Im zweiten Teil der Analytics-Serie rund um Advanced-Metriken geht es unter anderem um Statistiken, die Quarterback-Leistung möglichst gut quantifizieren und um eine Metrik, die individuelle Leistungen von Running Backs relativ gut darstellt und bewertet. Darüber hinaus thematisiert dieser Artikel den Analytics-Dienstleister Pro Football Focus (PFF) und gibt einen kleinen Ausblick auf die Zukunft der Datenanalyse im American Football.
4. Pro Football Focus (PFF)
Im Jahr 2004 gründete der Brite Neil Hornsby die Website Pro Football Focus. In diesem Jahr begann er erstmal selbst, die Leistungen von Spielern systematisch zu bewerten. Nach eigenen Angaben entstand die Idee, weil er mit den damaligen relativ simplen und wenig aussagekräftigen Statistiken unzufrieden war und nach einer besseren Alternative suchte, um die Leistungen von Spielern oder Positionsgruppen zu bewerten. Im Jahr 2007 ging Hornsbys Website online.
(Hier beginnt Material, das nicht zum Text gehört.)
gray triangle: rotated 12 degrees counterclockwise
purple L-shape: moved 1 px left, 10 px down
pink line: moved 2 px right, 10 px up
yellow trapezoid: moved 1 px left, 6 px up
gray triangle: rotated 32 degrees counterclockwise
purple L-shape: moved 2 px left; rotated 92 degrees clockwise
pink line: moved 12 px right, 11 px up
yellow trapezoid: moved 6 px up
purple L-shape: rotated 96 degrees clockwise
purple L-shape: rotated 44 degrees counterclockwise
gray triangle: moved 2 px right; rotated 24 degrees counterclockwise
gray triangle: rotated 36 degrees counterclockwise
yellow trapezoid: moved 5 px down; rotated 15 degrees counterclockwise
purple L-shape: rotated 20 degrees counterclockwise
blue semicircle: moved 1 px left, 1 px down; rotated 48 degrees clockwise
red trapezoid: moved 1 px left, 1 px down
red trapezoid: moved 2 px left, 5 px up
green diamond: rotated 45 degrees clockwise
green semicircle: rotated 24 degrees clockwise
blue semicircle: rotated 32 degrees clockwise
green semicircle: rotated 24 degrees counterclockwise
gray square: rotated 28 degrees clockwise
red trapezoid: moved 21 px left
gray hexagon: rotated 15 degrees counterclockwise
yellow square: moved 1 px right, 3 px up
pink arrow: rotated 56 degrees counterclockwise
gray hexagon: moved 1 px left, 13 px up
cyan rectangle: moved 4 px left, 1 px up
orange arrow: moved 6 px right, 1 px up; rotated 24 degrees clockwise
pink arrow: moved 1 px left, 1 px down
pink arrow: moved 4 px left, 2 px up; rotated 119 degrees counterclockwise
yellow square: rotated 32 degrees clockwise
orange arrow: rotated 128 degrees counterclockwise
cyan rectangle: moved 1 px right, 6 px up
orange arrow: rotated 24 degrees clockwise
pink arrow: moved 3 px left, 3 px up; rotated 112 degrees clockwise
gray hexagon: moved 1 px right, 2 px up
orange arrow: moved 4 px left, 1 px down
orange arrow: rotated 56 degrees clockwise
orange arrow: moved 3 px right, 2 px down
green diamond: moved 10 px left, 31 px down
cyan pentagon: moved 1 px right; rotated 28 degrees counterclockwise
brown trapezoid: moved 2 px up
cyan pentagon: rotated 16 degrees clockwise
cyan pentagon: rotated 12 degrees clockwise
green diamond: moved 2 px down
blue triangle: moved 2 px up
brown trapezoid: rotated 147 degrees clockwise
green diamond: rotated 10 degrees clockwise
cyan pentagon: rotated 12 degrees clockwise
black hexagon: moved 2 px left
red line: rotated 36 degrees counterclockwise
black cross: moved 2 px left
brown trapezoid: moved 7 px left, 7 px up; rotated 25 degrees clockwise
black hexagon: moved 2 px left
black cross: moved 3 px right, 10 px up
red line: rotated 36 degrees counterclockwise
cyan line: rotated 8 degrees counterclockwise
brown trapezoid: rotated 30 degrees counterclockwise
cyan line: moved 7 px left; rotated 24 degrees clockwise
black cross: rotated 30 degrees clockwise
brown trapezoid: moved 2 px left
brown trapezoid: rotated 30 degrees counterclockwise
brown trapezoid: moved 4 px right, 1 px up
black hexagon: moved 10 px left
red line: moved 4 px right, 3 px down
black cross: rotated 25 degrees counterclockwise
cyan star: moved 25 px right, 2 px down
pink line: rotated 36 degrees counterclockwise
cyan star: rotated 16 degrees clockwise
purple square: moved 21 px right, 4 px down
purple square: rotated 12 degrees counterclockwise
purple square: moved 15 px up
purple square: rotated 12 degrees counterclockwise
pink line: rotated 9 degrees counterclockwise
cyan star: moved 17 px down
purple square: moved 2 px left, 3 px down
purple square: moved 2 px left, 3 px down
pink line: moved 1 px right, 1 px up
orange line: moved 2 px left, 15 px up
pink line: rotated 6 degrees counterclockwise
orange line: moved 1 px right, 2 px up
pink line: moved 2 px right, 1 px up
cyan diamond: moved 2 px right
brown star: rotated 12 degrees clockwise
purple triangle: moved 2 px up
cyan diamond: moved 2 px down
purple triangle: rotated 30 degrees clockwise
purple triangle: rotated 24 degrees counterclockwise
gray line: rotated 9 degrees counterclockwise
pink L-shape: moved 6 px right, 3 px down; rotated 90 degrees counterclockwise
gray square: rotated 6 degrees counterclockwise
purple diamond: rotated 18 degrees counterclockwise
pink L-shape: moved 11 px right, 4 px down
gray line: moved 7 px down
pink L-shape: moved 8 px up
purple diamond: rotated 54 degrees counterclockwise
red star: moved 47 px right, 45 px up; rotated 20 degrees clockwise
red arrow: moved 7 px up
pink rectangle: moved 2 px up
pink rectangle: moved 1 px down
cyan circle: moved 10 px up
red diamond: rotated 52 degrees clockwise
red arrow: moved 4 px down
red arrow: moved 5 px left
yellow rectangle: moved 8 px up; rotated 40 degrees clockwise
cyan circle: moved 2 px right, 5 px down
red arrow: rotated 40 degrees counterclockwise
Zu diesem Zeitpunkt hatte PFF auch bereits mehrere Mitarbeiter. Die NFL-Saison 2006 war die erste, für die PFF vollständige Daten zur Verfügung stellte. 2011 stellte PFF bereits für drei Teams individuell gewünschte Datenpakete zur Verfügung.
PFF ist also bei weitem nicht nur Dienstleister für interessierte Football-Fans: Den allergrößten Teil seiner Dienstleistungen (ca. 90 Prozent laut PFF-Mitarbeiter Timo Riske) erbringt das Unternehmen für Kunden abseits der normalen User wie beispielsweise Football-Teams. Seit 2019 ist jedes NFL-Team Kunde von PFF und bekommt individuelle Dienstleistungen zur Verfügung gestellt. Auch über 80 Teams aus der FBS, darunter insgesamt über 75 Prozent der Power-5-Schulen, im College Football beziehen Daten von PFF. Auch Spieleragenten oder Medienfirmen gehören zum Kundenstamm des Unternehmens.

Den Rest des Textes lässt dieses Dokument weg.